[Records shown — start]

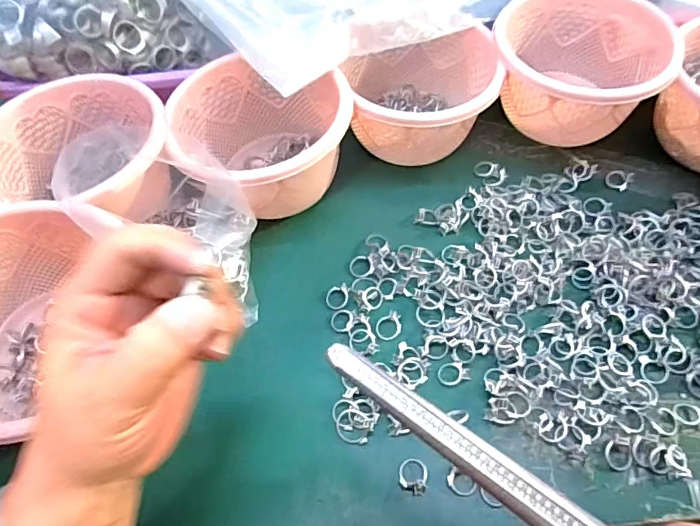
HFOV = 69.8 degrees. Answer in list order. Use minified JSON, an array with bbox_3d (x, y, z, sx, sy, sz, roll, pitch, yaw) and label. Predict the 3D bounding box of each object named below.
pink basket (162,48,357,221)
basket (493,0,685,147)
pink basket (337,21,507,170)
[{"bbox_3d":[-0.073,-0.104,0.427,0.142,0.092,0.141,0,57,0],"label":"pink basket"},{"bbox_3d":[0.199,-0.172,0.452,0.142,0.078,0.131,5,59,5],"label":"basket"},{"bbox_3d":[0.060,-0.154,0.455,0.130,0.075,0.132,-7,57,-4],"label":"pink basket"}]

[Records shown — finish]
[Records shown — start]

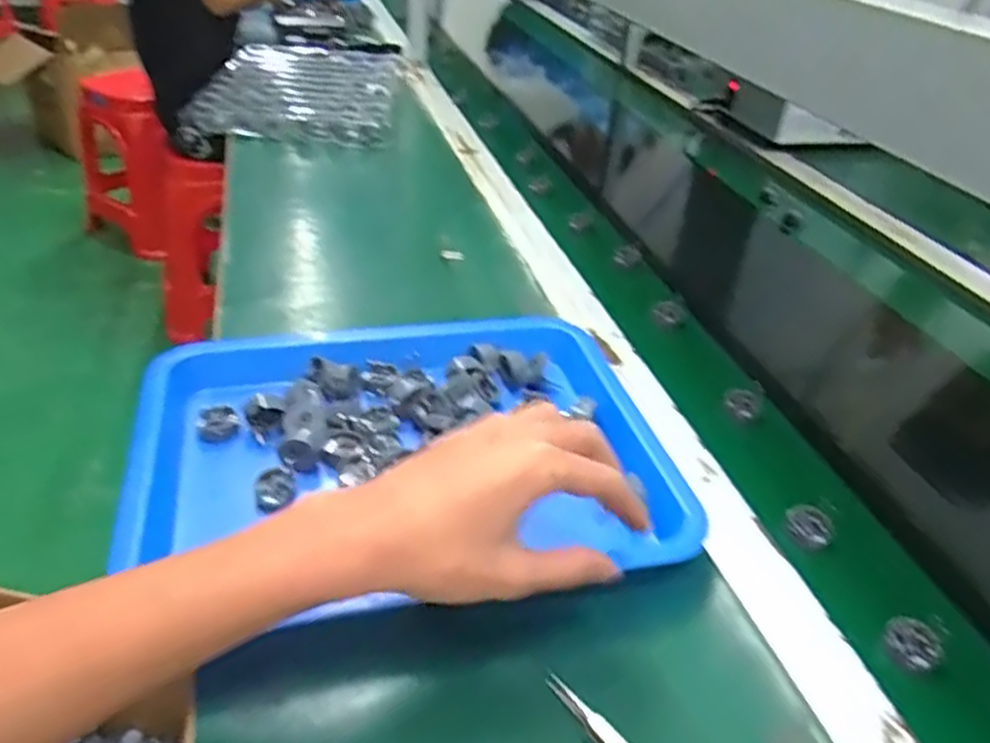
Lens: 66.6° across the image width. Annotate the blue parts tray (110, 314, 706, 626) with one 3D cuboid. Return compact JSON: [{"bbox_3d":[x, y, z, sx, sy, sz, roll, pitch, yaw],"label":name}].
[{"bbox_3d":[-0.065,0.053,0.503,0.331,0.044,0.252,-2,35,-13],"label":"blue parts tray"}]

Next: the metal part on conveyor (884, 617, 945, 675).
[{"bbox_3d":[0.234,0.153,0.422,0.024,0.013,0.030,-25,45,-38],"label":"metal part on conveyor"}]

[Records shown — finish]

● **Task goal**: Return a word-for-word copy of the lines above from the one holding "HFOV = 69.8" through the one holding "basket (493,0,685,147)", with both of them included and nothing besides.

● **Task solution**:
HFOV = 69.8 degrees. Answer in list order. Use minified JSON, an array with bbox_3d (x, y, z, sx, sy, sz, roll, pitch, yaw) and label. Predict the 3D bounding box of each object named below.
pink basket (162,48,357,221)
basket (493,0,685,147)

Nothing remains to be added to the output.